This is because the long term component of the adaptation maps the
effective dynamic range of each band into a fixed dynamic range,
approximately (30,80) dB.  This causes no problem for the usual IBM
office correspondence dictation task, where the typical office
environment exhibits a dynamic range varying between 25 and 45 dB.
However, this has the potential to produce deleterious effects in a
quieter environment, where the floor might be very low.  In
particular, this is the case of the DARPA Resource Management (RM)
data [2].  This task exemplifies an exceptionally noise free
environment, since the utterances were digitally recorded in a
sound-isolated recording booth using a headset noise-cancelling
microphone [2].

      Because of the unusual cleanliness of the DARPA recordings, out
standard signal processing may potentially reduce the effective
dynamic range of speech-related events in a (somewhat unnecessary)

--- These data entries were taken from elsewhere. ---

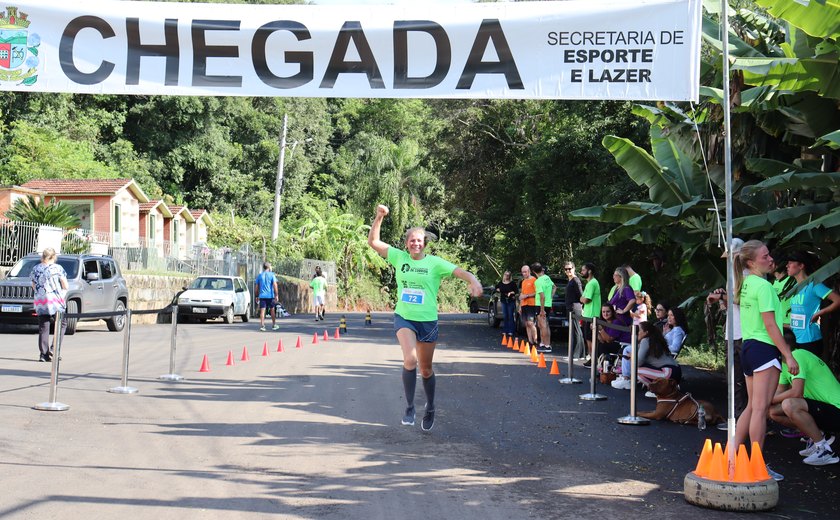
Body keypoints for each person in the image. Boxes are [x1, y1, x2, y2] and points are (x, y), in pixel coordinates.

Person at [367, 204, 482, 432]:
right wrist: (379, 217)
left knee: (426, 369)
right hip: (405, 318)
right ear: (407, 243)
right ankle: (410, 407)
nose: (415, 243)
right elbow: (373, 242)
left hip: (428, 321)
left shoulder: (435, 263)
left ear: (424, 243)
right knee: (410, 360)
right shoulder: (399, 258)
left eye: (419, 240)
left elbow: (460, 272)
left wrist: (474, 281)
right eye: (412, 240)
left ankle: (430, 407)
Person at [732, 240, 799, 482]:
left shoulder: (746, 283)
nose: (770, 259)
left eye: (769, 254)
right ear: (751, 262)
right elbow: (771, 325)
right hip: (763, 349)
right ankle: (756, 467)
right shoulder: (764, 287)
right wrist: (788, 354)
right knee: (760, 409)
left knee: (752, 407)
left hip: (749, 348)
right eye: (764, 256)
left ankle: (732, 457)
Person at [769, 348, 839, 466]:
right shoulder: (784, 365)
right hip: (823, 409)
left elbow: (797, 392)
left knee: (789, 405)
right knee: (773, 412)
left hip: (836, 409)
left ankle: (825, 451)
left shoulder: (797, 355)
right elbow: (778, 393)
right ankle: (820, 436)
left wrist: (768, 399)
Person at [785, 250, 840, 357]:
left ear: (801, 266)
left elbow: (837, 300)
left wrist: (819, 313)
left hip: (810, 339)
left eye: (790, 263)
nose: (787, 266)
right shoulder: (795, 289)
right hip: (795, 339)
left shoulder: (814, 285)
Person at [612, 321, 681, 390]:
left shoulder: (646, 340)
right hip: (674, 372)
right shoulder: (652, 340)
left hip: (669, 372)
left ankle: (659, 391)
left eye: (639, 330)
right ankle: (657, 390)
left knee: (635, 370)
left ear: (646, 332)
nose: (637, 332)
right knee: (638, 374)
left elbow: (638, 363)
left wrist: (631, 357)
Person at [30, 248, 68, 362]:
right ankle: (54, 349)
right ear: (54, 257)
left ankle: (43, 354)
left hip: (41, 301)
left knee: (43, 326)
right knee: (61, 324)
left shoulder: (36, 268)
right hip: (56, 301)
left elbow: (33, 285)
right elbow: (65, 285)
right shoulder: (58, 268)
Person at [580, 262, 601, 365]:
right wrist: (582, 299)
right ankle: (592, 358)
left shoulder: (593, 283)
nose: (582, 272)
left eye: (583, 270)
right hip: (587, 315)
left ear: (590, 271)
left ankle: (594, 360)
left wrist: (582, 299)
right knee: (588, 338)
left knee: (591, 339)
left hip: (592, 315)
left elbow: (586, 299)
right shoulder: (589, 283)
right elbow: (582, 298)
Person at [607, 267, 635, 345]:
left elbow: (632, 300)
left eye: (615, 275)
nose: (613, 277)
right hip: (615, 318)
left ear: (621, 277)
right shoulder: (617, 288)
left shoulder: (626, 288)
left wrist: (624, 310)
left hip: (621, 320)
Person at [564, 261, 585, 358]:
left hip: (575, 308)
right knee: (574, 331)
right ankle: (579, 354)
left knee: (576, 331)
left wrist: (582, 307)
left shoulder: (576, 280)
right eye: (566, 269)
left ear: (574, 268)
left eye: (570, 268)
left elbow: (581, 295)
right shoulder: (570, 280)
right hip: (570, 308)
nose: (568, 270)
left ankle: (576, 355)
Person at [533, 263, 555, 353]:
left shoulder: (538, 281)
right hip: (547, 304)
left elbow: (542, 296)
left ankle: (547, 346)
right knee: (543, 325)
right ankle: (543, 343)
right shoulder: (547, 277)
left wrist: (542, 310)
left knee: (543, 325)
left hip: (541, 305)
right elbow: (554, 287)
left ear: (534, 271)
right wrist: (551, 297)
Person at [254, 262, 279, 332]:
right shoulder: (272, 275)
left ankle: (262, 325)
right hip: (270, 296)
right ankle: (274, 325)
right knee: (272, 310)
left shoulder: (260, 275)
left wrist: (256, 296)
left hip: (262, 296)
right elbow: (275, 285)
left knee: (262, 311)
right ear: (269, 267)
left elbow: (256, 287)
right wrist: (276, 295)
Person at [519, 265, 538, 346]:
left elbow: (537, 292)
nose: (524, 274)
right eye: (522, 272)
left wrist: (527, 295)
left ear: (529, 271)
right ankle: (530, 341)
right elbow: (522, 294)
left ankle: (536, 340)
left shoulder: (534, 280)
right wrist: (520, 306)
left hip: (531, 304)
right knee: (526, 323)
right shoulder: (523, 282)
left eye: (525, 272)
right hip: (524, 304)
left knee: (531, 323)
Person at [495, 270, 518, 336]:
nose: (507, 276)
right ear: (504, 275)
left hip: (510, 300)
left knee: (510, 315)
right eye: (505, 275)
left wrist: (510, 293)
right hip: (503, 300)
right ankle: (505, 330)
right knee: (505, 316)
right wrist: (498, 290)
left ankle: (511, 330)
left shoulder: (512, 283)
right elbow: (496, 288)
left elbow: (516, 291)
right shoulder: (501, 283)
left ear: (510, 276)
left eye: (508, 275)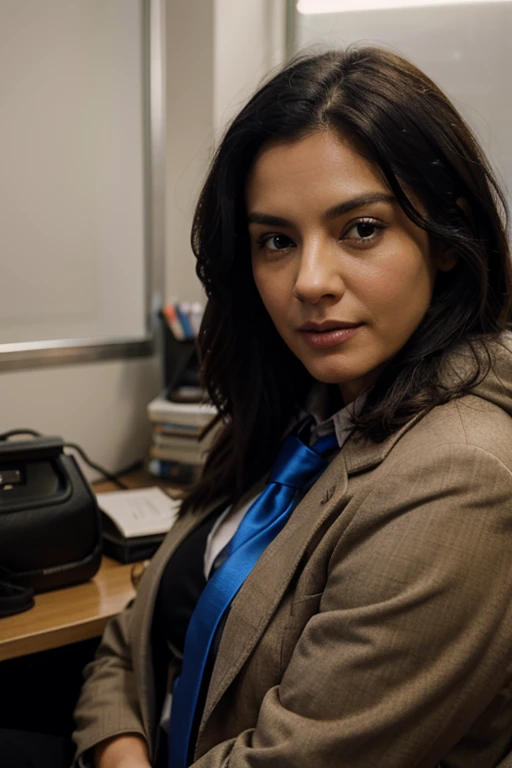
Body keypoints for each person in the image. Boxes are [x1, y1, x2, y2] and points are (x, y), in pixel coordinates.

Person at [72, 46, 512, 768]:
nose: (309, 282)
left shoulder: (460, 474)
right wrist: (117, 748)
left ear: (448, 241)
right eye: (276, 240)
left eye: (360, 229)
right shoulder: (301, 414)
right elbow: (137, 631)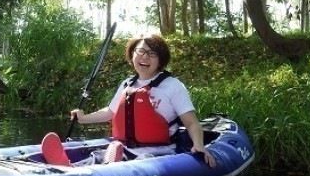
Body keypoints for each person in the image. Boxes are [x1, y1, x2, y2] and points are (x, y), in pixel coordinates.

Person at [41, 33, 216, 167]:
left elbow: (192, 123)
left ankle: (105, 169)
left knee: (139, 161)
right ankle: (68, 167)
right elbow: (111, 112)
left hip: (159, 151)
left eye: (152, 53)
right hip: (125, 146)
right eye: (141, 51)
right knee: (102, 155)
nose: (145, 57)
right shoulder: (127, 84)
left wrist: (199, 145)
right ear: (132, 54)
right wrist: (83, 117)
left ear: (161, 59)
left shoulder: (172, 86)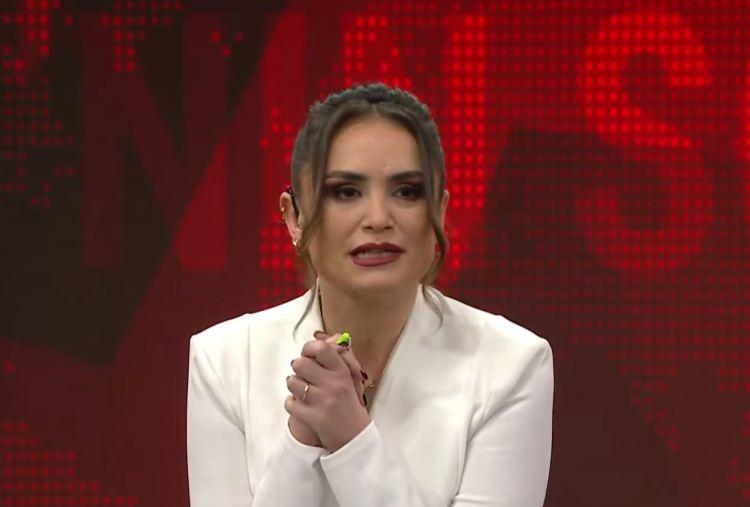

effort to characterize instances of perfect silence.  This reduction
may in turn results in a loss of acoustic information and thereby a
drop in the recognition accuracy of our system.  To cope with this
situation, we introduce a signal conditioning step between critical
band filtering and long term adaptation.  Recall from, e.g., [1],
that after critical band filtering a frame of speech is represented
by a N-dimensional vector X containing the power spectrum amplitudes
in each of N critical bands, where typically 17 lt N lt 20.  This
vector is then converted to a log domain representation before
adaptation processing.

The above procedure is modified by applying to X a conditioning
transformatio...